Study text:
+ + + + + + +
Are you curious about what a subject pronoun is? Do you know the types of pronouns and their uses? These questions will be answered and more as we look at pronouns, nouns, and their functions.
Pronouns are versatile words that can substitute for many nouns. The word “pronoun” comes from the Latin word “pronomen” which breaks down onto “pro” and “nomen”. They mean “in place of” and “name.” Pronouns are useful in making our language not be so repetitive and keeps it from bogging down. If it weren’t for pronouns, when you were talking about someone, you would have to keep repeating their name over and over.
Pronouns can be classified according to their function. Following are brief explanations, lists of pronouns, and examples.
- Subject pronouns function as the subject of a clause or sentence. These are I, we, he, she, it, you, and they. Example: She is too funny.
- Object pronouns function as the objects of verbs, infinitives, and prepositions. These are: me, us, it, him, her, you, and them. Example: Give the money to her.
- Possessive pronouns show possession or ownership. These are: mine, ours, its, his, hers, yours, and theirs. Example: Is this paper yours?
- Indefinite pronouns refer to nouns in general. Here is a list of some of them: all, many, few, some, nothing, everyone, anybody, and other. Example: I don’t see anybody.
- Demonstrative pronouns pull the focus to the words they are replacing. The five demonstrative pronouns are: this, that, these, those, and such. Example: That was a great speech.
+ + + + + + +
Chart comprehension data:
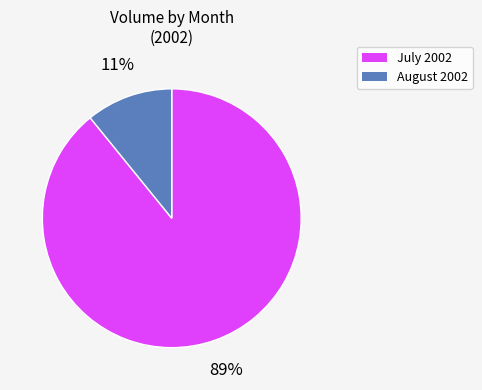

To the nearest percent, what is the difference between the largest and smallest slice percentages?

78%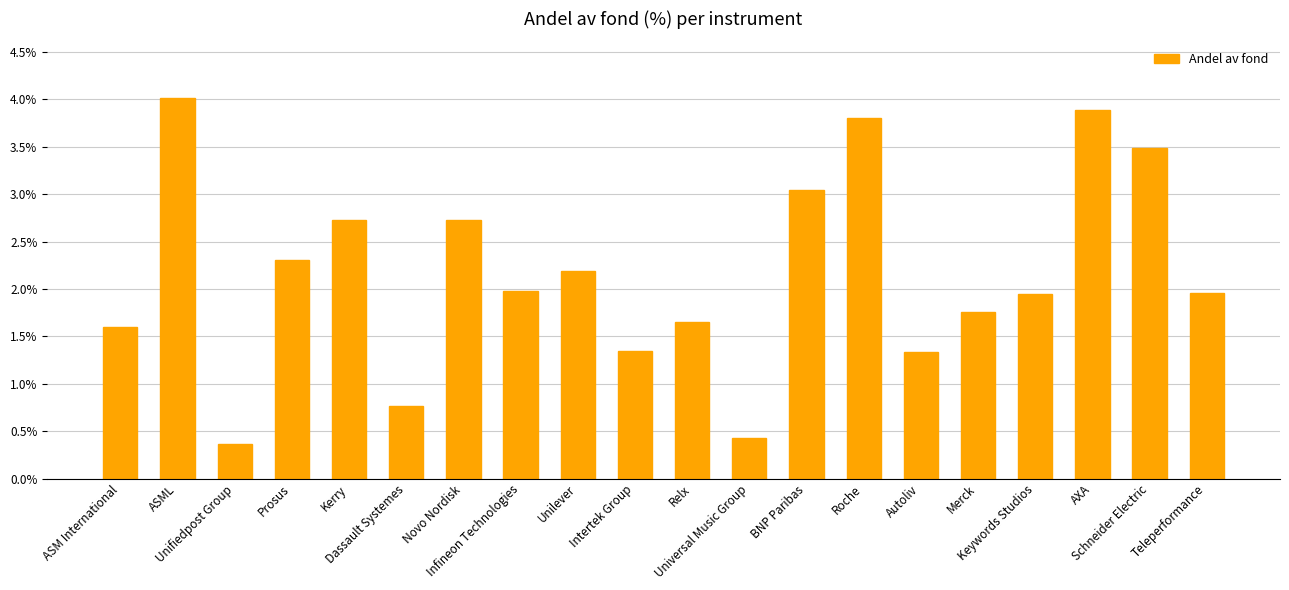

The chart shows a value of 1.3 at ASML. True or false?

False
+ + + + + + +
Can you pick up the text on pronouns and continue it from where it stops, after the example sentence about the great speech? You won't need the entries for this.

Written reply:
- Interrogative pronouns are used at the start of a question. They are: what, which, who, whom, whoever, whomever, whichever, and whatever. Example” Who is driving the car?
- Relative pronouns function as a link between a clause and a noun or pronoun. These are: that, who, whom, which, whoever, whomever, whichever, and whose. Example: The people who yell at performers are rude.
- Reflexive pronouns send emphasis back to the subject. They are: myself, ourselves, itself, himself, herself, yourself, yourselves, and themselves. Example: They are only fooling themselves.
- Intensive pronouns are used to further emphasize a noun or pronoun. These are: myself, himself, herself, themselves, itself, yourself, yourselves, and ourselves. Example: I myself do not care for broccoli.
Since pronouns replace nouns, you need information on nouns and their functions. Nouns name people, animals, objects, places, and ideas. There are so many nouns and you can sort them in many ways, like function or type. Following is a list of seven types of nouns grouped by what they represent. Some nouns can fit into more than one category.
- Common nouns would be the biggest group as they refer to ordinary, everyday things. Here are a few: dolphin, silver, rocket, tuba, school, people, and tree.
- Proper nouns name specific things, people, places, and ideas. They are easy to spot as they are always capitalized. Some examples are: Jupiter, Toy Story, China, Sonic, New York Giants, Sarah, and Mount Rushmore.
- Concrete nouns can be experienced with one or more senses; smell, sight, touch, hearing, taste. In other words they are physical and some would be: flower, train, pants, building, pizza, noise, carpet, and river.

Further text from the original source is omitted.